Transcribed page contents
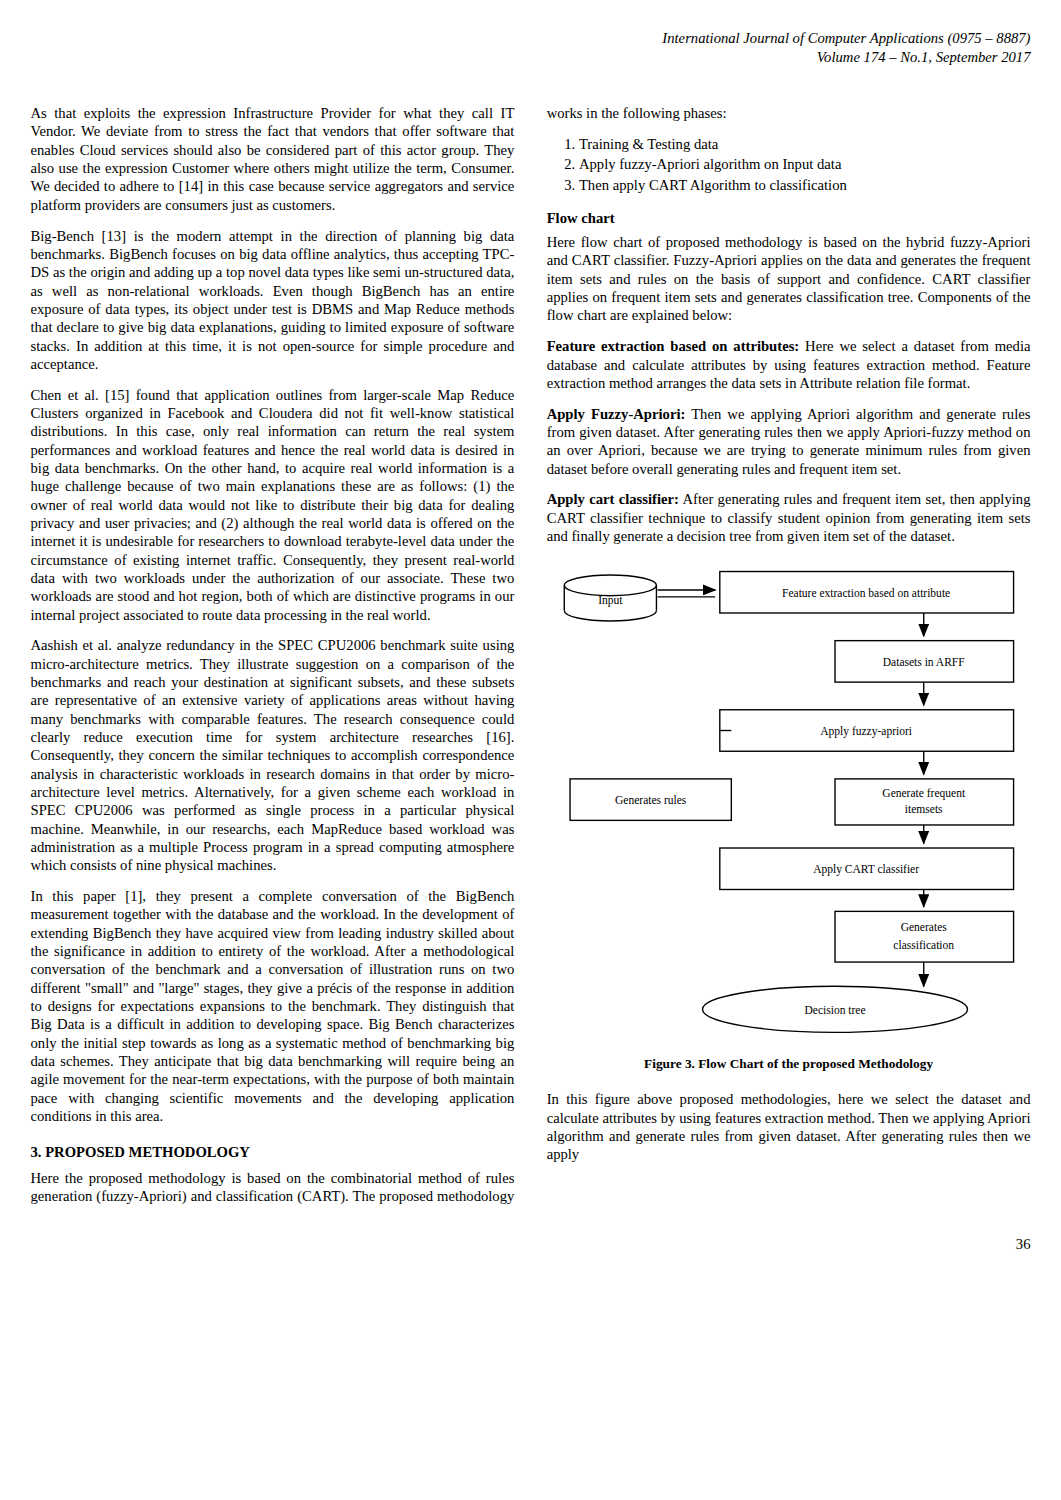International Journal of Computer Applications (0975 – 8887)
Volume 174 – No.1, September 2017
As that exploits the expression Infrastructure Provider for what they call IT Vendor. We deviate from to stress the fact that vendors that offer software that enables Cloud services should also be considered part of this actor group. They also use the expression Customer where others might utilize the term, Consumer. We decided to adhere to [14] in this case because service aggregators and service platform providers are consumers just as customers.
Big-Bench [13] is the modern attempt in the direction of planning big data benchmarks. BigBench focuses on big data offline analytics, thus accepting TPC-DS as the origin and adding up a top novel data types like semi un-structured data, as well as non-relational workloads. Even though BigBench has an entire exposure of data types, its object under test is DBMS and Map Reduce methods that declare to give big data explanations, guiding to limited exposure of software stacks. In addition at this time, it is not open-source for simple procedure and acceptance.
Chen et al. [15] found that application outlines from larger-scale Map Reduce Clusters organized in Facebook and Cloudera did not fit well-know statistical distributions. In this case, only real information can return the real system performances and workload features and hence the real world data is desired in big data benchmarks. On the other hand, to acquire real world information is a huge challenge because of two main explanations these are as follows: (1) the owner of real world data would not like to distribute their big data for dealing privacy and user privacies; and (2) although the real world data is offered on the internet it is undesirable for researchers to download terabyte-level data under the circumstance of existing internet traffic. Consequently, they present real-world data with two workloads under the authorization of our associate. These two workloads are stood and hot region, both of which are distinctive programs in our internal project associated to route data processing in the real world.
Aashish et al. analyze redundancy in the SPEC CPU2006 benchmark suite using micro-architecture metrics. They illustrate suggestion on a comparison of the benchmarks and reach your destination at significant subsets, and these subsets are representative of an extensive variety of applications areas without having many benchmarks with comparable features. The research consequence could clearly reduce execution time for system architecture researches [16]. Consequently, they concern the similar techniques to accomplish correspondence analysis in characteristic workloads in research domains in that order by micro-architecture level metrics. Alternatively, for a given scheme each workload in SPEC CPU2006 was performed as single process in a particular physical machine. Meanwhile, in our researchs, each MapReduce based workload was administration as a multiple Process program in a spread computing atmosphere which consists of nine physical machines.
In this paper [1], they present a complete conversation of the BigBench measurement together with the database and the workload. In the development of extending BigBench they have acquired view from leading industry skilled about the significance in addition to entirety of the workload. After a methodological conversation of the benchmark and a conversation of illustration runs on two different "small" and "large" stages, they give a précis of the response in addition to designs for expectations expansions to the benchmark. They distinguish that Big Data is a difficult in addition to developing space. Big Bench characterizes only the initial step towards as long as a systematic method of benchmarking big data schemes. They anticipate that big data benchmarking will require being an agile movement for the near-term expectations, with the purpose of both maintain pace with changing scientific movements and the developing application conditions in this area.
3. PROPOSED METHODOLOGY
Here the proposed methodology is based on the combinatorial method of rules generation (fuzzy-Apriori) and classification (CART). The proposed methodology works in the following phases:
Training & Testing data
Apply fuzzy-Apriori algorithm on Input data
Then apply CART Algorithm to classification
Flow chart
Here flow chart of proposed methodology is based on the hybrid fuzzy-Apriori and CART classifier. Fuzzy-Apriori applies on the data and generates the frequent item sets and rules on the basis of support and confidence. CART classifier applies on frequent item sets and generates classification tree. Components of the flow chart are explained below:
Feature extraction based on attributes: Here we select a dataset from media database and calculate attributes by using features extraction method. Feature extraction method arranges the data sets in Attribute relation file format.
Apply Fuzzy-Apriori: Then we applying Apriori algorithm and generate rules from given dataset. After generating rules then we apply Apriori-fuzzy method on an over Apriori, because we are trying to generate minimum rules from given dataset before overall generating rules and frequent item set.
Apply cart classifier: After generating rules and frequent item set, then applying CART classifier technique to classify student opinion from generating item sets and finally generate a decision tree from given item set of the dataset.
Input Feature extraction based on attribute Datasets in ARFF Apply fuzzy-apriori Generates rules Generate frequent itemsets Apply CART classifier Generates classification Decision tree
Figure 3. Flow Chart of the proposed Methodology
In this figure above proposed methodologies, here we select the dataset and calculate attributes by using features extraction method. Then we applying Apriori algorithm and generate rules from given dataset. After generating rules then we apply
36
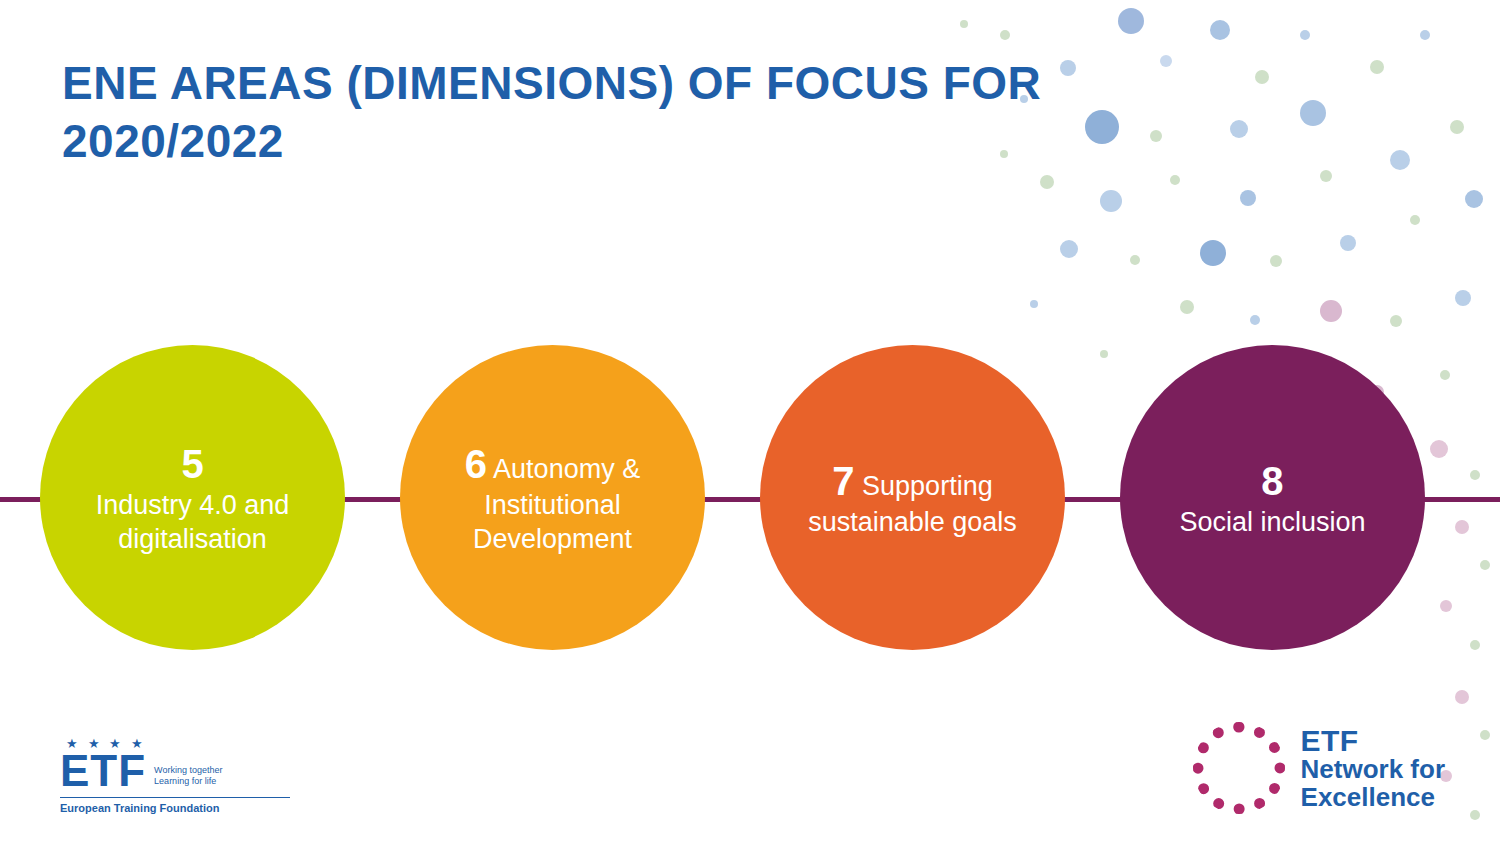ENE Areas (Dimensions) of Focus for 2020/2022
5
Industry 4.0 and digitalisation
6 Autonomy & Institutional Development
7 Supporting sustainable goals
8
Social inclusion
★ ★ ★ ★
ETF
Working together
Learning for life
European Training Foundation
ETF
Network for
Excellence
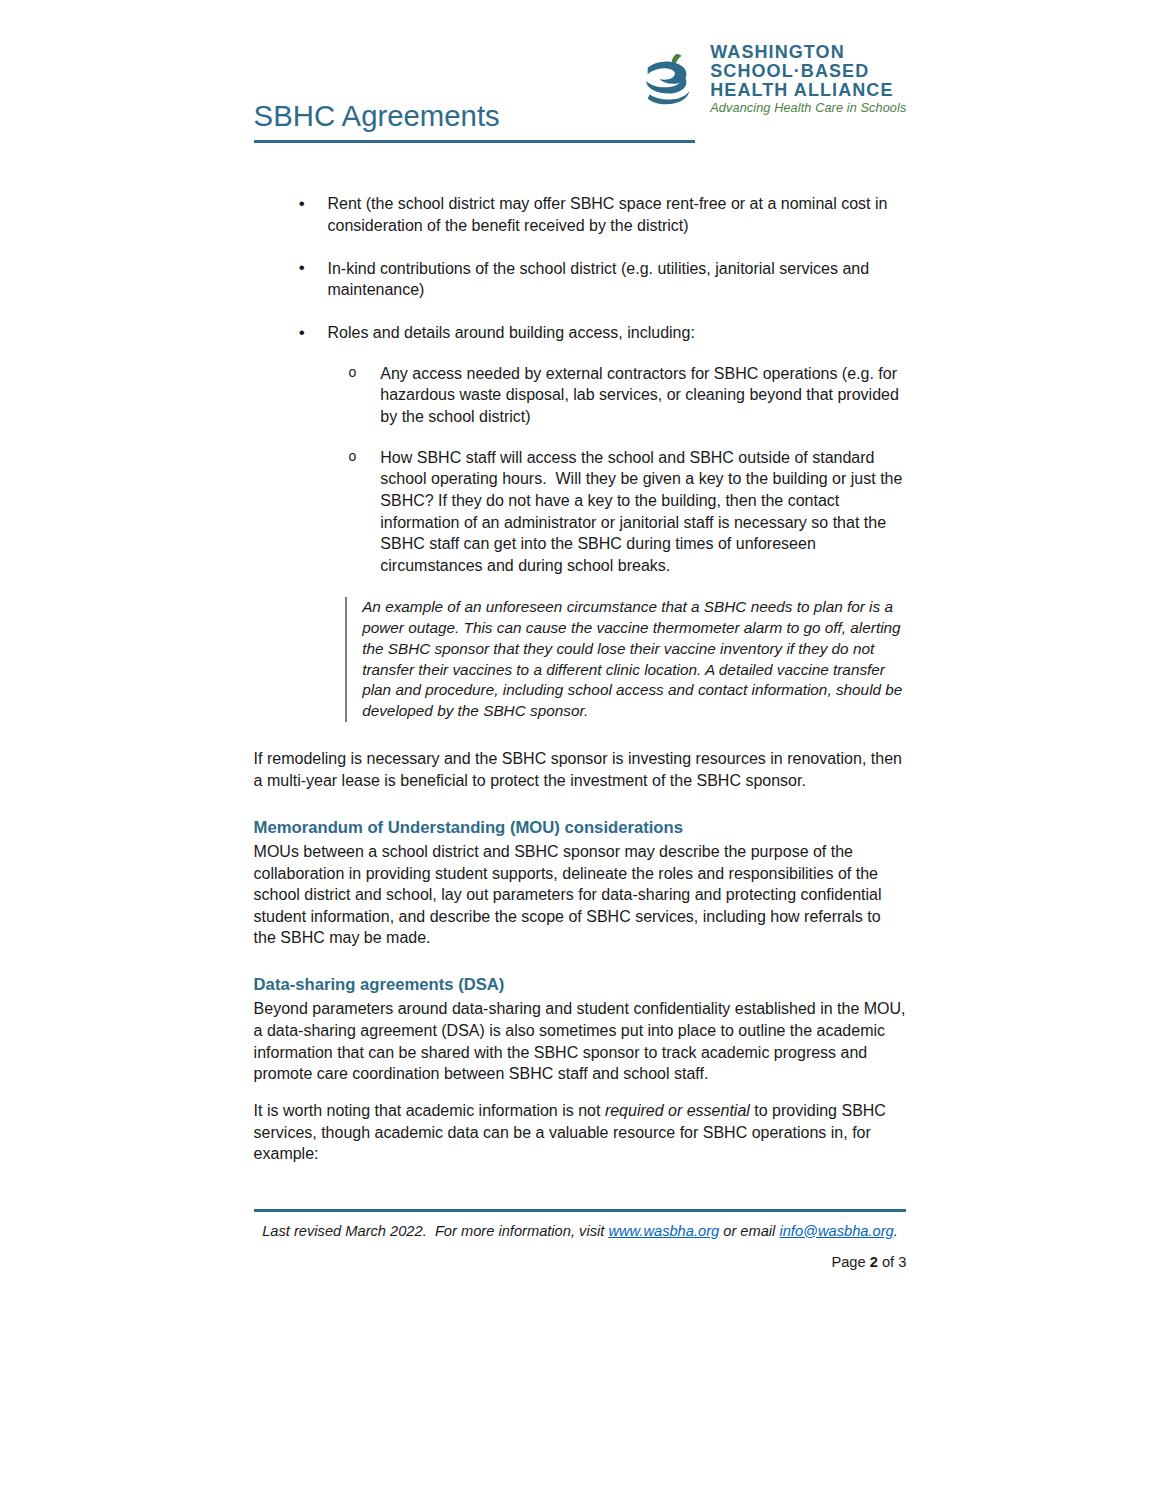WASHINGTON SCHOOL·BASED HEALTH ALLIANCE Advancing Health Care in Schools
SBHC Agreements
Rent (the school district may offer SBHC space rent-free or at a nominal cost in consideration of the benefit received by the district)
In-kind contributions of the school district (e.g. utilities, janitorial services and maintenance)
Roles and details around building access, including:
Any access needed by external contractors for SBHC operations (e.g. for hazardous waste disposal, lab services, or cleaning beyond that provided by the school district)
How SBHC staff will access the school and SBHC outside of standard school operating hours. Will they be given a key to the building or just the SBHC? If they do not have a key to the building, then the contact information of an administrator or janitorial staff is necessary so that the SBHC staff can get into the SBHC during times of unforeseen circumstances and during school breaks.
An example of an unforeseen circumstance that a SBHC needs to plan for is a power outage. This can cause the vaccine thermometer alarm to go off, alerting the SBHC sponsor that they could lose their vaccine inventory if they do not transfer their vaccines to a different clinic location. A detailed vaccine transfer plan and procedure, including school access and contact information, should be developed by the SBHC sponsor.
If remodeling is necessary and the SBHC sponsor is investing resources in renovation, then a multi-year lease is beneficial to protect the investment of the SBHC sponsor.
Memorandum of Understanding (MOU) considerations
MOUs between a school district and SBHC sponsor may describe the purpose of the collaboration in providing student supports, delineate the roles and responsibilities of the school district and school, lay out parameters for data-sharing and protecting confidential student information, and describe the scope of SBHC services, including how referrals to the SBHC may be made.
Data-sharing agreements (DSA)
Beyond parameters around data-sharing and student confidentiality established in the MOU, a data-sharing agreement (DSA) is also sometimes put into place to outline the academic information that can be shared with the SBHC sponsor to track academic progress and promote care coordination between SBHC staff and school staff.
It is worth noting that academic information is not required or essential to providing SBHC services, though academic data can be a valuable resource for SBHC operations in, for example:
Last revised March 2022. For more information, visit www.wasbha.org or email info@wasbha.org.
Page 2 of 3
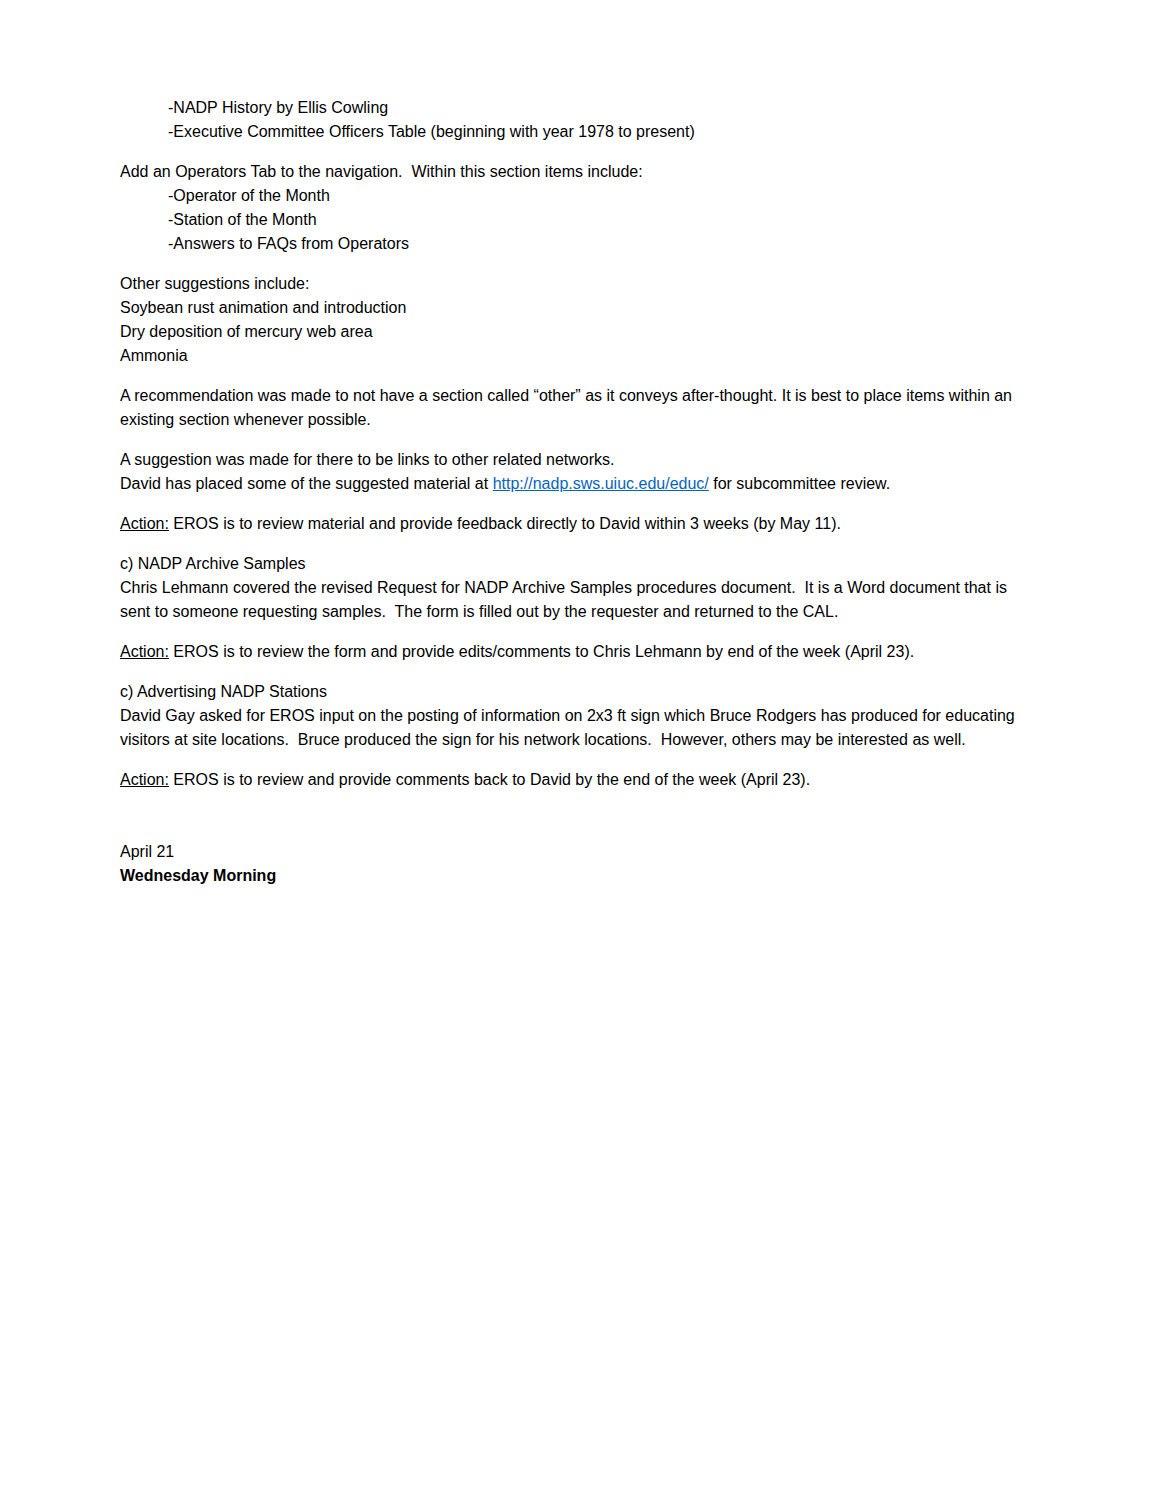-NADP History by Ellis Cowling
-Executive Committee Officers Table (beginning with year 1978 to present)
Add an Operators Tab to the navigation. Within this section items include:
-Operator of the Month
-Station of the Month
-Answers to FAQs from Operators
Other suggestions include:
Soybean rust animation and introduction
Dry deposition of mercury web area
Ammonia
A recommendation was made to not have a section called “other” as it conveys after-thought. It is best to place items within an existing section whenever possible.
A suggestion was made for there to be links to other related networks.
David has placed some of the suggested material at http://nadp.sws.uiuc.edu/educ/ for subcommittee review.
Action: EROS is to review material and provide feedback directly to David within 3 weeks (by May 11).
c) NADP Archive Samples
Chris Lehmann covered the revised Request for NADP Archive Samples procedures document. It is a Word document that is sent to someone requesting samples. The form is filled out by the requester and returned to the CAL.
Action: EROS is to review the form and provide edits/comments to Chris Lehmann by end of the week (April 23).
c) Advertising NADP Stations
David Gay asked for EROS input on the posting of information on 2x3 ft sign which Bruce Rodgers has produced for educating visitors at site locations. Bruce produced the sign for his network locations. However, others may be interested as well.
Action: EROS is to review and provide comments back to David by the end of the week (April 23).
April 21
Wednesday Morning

▶ TASK: Please count the lines in the records that hold the string "Month", and give the number alone.

▶ REPLY: 2